::: Available data :::
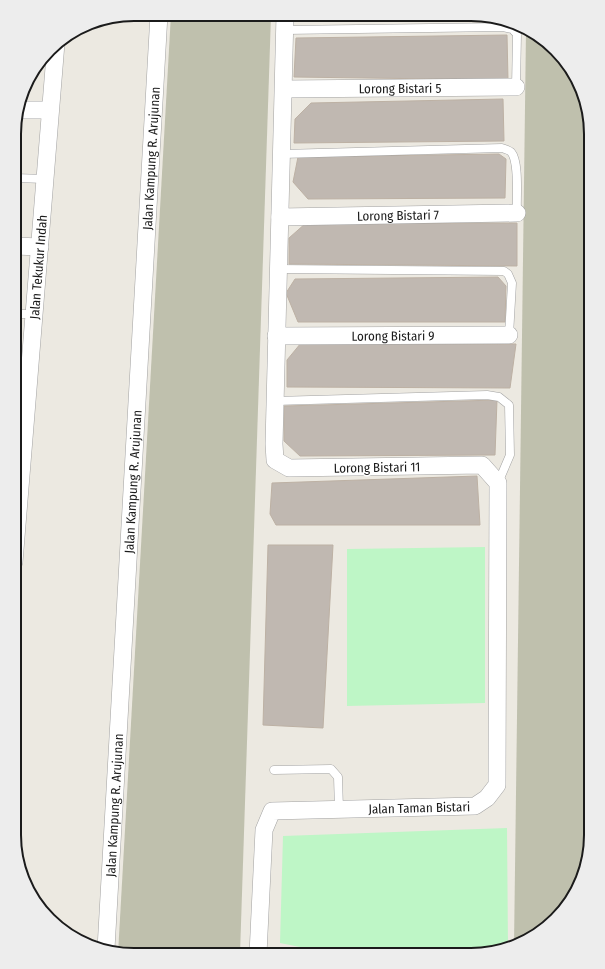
<svg xmlns="http://www.w3.org/2000/svg" width="605" height="969" font-family="'Fira Sans Condensed',sans-serif">
<style>
.construction{fill:#bfc0ad}
.park{fill:#bef6c6}
.building{fill:#c0b8b1;stroke:#bdb1a4}
.lines{fill:none;stroke-linecap:round;stroke-linejoin:round}
.service-casing{stroke:#a2a2a2;stroke-width:9}
.minor-casing{stroke:#a2a2a2;stroke-width:18}
.service{stroke:#fff;stroke-width:8}
.minor{stroke:#fff;stroke-width:17}
.labels{text-anchor:middle;stroke-width:3;stroke-linejoin:round;paint-order:stroke}
.street-label{font-size:13px;fill:#1b1b1b;stroke:#fff}
.rim{fill:none;stroke:#1b1b1b;stroke-width:2}
</style>
<rect width="100%" height="100%" fill="#ece9e1"/>
<g class="construction">
<path d="M 171,14 L 271,15 L 240,954 L 118,954 Z"/>
<path d="M 526,31 L 550,44 L 582,88 L 591,134 L 591,843 L 582,881 L 566,908 L 517,946 L 514,946 Z"/>
</g>
<g class="park">
<path d="M 485,547 L 485,703 L 347,706 L 347,549 Z"/>
<path d="M 507,828 L 508,948 L 472,955 L 340,955 L 280,943 L 283,836 Z"/>
</g>
<g class="building">
<path d="M 299,15 L 495,16 L 505,22 L 299,20 Z"/>
<path d="M 507,35 L 508,80 L 294,77 L 296,38 Z"/>
<path d="M 503,99 L 504,141 L 294,143 L 295,119 L 311,103 Z"/>
<path d="M 499,154 L 506,159 L 505,198 L 308,199 L 293,182 L 298,157 Z"/>
<path d="M 306,223 L 517,223 L 517,266 L 289,264 L 289,238 Z"/>
<path d="M 498,277 L 506,286 L 505,322 L 298,322 L 286,293 L 295,279 Z"/>
<path d="M 301,343 L 516,344 L 510,388 L 287,387 L 287,360 Z"/>
<path d="M 497,400 L 495,455 L 300,456 L 284,441 L 284,406 Z"/>
<path d="M 477,476 L 480,525 L 276,525 L 270,514 L 272,483 Z"/>
<path d="M 268,545 L 333,545 L 323,728 L 263,725 Z"/>
</g>
<g class="lines">
<defs>
<g id="service">
<path d="M 285,30 L 503,27 L 512,29 L 517,34 L 516,87"/>
<path d="M 282,154 L 502,148 C 504,149 509,150 511,152 C 520,162 516,200 517,213"/>
<path d="M 15,178 L 45,179"/>
<path d="M 278,269 L 504,271 L 508,274 L 512,283 L 509,335"/>
<path d="M 15,314 L 34,314"/>
<path d="M 275,401 L 487,395 L 499,397 L 509,405 L 510,455 L 498,483"/>
<path d="M 274,770 L 331,769 L 338,777 L 339,809"/>
</g>
<g id="minor">
<path id="s1" d="M 284,89 L 516,87"/>
<path d="M 18,110 L 50,110"/>
<path id="s2" d="M 280,217 L 517,213"/>
<path d="M 15,246 L 40,247"/>
<path id="s3" d="M 276,336 L 509,335"/>
<path id="s4" d="M 14,562 L 56,43"/>
<path id="s5" d="M 106,949 L 159,14"/>
<path id="s6" d="M 258,954 L 264,830 L 272,811 L 475,806 L 487,798 L 497,785 L 498,483 L 482,465 L 289,468 L 275,460 L 274,444 L 285,15"/>
</g>
</defs>
<use href="#service" class="service-casing"/>
<use href="#minor" class="minor-casing"/>
<use href="#service" class="service"/>
<use href="#minor" class="minor"/>
</g>
<g class="labels">
<g class="street-label">
<text dy="5" stroke="none"><textPath href="#s1" startOffset="116">Lorong Bistari 5</textPath></text>
<text dy="5" stroke="none"><textPath href="#s5" startOffset="792">Jalan Kampung R. Arujunan</textPath></text>
<text dy="5" stroke="none"><textPath href="#s2" startOffset="118">Lorong Bistari 7</textPath></text>
<text dy="5" stroke="none"><textPath href="#s4" startOffset="296">Jalan Tekukur Indah</textPath></text>
<text dy="5" stroke="none"><textPath href="#s3" startOffset="117">Lorong Bistari 9</textPath></text>
<text transform="translate(377 467) rotate(-1)" y="5">Lorong Bistari 11</text>
<text dy="5" stroke="none"><textPath href="#s5" startOffset="468">Jalan Kampung R. Arujunan</textPath></text>
<text dy="5" stroke="none"><textPath href="#s5" startOffset="144">Jalan Kampung R. Arujunan</textPath></text>
<text dy="5" stroke="none"><textPath href="#s6" startOffset="292">Jalan Taman Bistari</textPath></text>
</g>
</g>
<path d="M0 0H605V969H0ZM134 21H471A113 113 0 0 1 584 134V835A113 113 0 0 1 471 948H134A113 113 0 0 1 21 835V134A113 113 0 0 1 134 21Z" fill="#ededed" fill-rule="evenodd"/>
<path class="rim" d="M134 21H471A113 113 0 0 1 584 134V835A113 113 0 0 1 471 948H134A113 113 0 0 1 21 835V134A113 113 0 0 1 134 21Z"/>
</svg>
:::
Return all the data above as written, leaving out only the pictures.

<svg xmlns="http://www.w3.org/2000/svg" width="605" height="969" font-family="'Fira Sans Condensed',sans-serif">
<style>
.construction{fill:#bfc0ad}
.park{fill:#bef6c6}
.building{fill:#c0b8b1;stroke:#bdb1a4}
.lines{fill:none;stroke-linecap:round;stroke-linejoin:round}
.service-casing{stroke:#a2a2a2;stroke-width:9}
.minor-casing{stroke:#a2a2a2;stroke-width:18}
.service{stroke:#fff;stroke-width:8}
.minor{stroke:#fff;stroke-width:17}
.labels{text-anchor:middle;stroke-width:3;stroke-linejoin:round;paint-order:stroke}
.street-label{font-size:13px;fill:#1b1b1b;stroke:#fff}
.rim{fill:none;stroke:#1b1b1b;stroke-width:2}
</style>
<rect width="100%" height="100%" fill="#ece9e1"/>
<g class="construction">
<path d="M 171,14 L 271,15 L 240,954 L 118,954 Z"/>
<path d="M 526,31 L 550,44 L 582,88 L 591,134 L 591,843 L 582,881 L 566,908 L 517,946 L 514,946 Z"/>
</g>
<g class="park">
<path d="M 485,547 L 485,703 L 347,706 L 347,549 Z"/>
<path d="M 507,828 L 508,948 L 472,955 L 340,955 L 280,943 L 283,836 Z"/>
</g>
<g class="building">
<path d="M 299,15 L 495,16 L 505,22 L 299,20 Z"/>
<path d="M 507,35 L 508,80 L 294,77 L 296,38 Z"/>
<path d="M 503,99 L 504,141 L 294,143 L 295,119 L 311,103 Z"/>
<path d="M 499,154 L 506,159 L 505,198 L 308,199 L 293,182 L 298,157 Z"/>
<path d="M 306,223 L 517,223 L 517,266 L 289,264 L 289,238 Z"/>
<path d="M 498,277 L 506,286 L 505,322 L 298,322 L 286,293 L 295,279 Z"/>
<path d="M 301,343 L 516,344 L 510,388 L 287,387 L 287,360 Z"/>
<path d="M 497,400 L 495,455 L 300,456 L 284,441 L 284,406 Z"/>
<path d="M 477,476 L 480,525 L 276,525 L 270,514 L 272,483 Z"/>
<path d="M 268,545 L 333,545 L 323,728 L 263,725 Z"/>
</g>
<g class="lines">
<defs>
<g id="service">
<path d="M 285,30 L 503,27 L 512,29 L 517,34 L 516,87"/>
<path d="M 282,154 L 502,148 C 504,149 509,150 511,152 C 520,162 516,200 517,213"/>
<path d="M 15,178 L 45,179"/>
<path d="M 278,269 L 504,271 L 508,274 L 512,283 L 509,335"/>
<path d="M 15,314 L 34,314"/>
<path d="M 275,401 L 487,395 L 499,397 L 509,405 L 510,455 L 498,483"/>
<path d="M 274,770 L 331,769 L 338,777 L 339,809"/>
</g>
<g id="minor">
<path id="s1" d="M 284,89 L 516,87"/>
<path d="M 18,110 L 50,110"/>
<path id="s2" d="M 280,217 L 517,213"/>
<path d="M 15,246 L 40,247"/>
<path id="s3" d="M 276,336 L 509,335"/>
<path id="s4" d="M 14,562 L 56,43"/>
<path id="s5" d="M 106,949 L 159,14"/>
<path id="s6" d="M 258,954 L 264,830 L 272,811 L 475,806 L 487,798 L 497,785 L 498,483 L 482,465 L 289,468 L 275,460 L 274,444 L 285,15"/>
</g>
</defs>
<use href="#service" class="service-casing"/>
<use href="#minor" class="minor-casing"/>
<use href="#service" class="service"/>
<use href="#minor" class="minor"/>
</g>
<g class="labels">
<g class="street-label">
<text dy="5" stroke="none"><textPath href="#s1" startOffset="116">Lorong Bistari 5</textPath></text>
<text dy="5" stroke="none"><textPath href="#s5" startOffset="792">Jalan Kampung R. Arujunan</textPath></text>
<text dy="5" stroke="none"><textPath href="#s2" startOffset="118">Lorong Bistari 7</textPath></text>
<text dy="5" stroke="none"><textPath href="#s4" startOffset="296">Jalan Tekukur Indah</textPath></text>
<text dy="5" stroke="none"><textPath href="#s3" startOffset="117">Lorong Bistari 9</textPath></text>
<text transform="translate(377 467) rotate(-1)" y="5">Lorong Bistari 11</text>
<text dy="5" stroke="none"><textPath href="#s5" startOffset="468">Jalan Kampung R. Arujunan</textPath></text>
<text dy="5" stroke="none"><textPath href="#s5" startOffset="144">Jalan Kampung R. Arujunan</textPath></text>
<text dy="5" stroke="none"><textPath href="#s6" startOffset="292">Jalan Taman Bistari</textPath></text>
</g>
</g>
<path d="M0 0H605V969H0ZM134 21H471A113 113 0 0 1 584 134V835A113 113 0 0 1 471 948H134A113 113 0 0 1 21 835V134A113 113 0 0 1 134 21Z" fill="#ededed" fill-rule="evenodd"/>
<path class="rim" d="M134 21H471A113 113 0 0 1 584 134V835A113 113 0 0 1 471 948H134A113 113 0 0 1 21 835V134A113 113 0 0 1 134 21Z"/>
</svg>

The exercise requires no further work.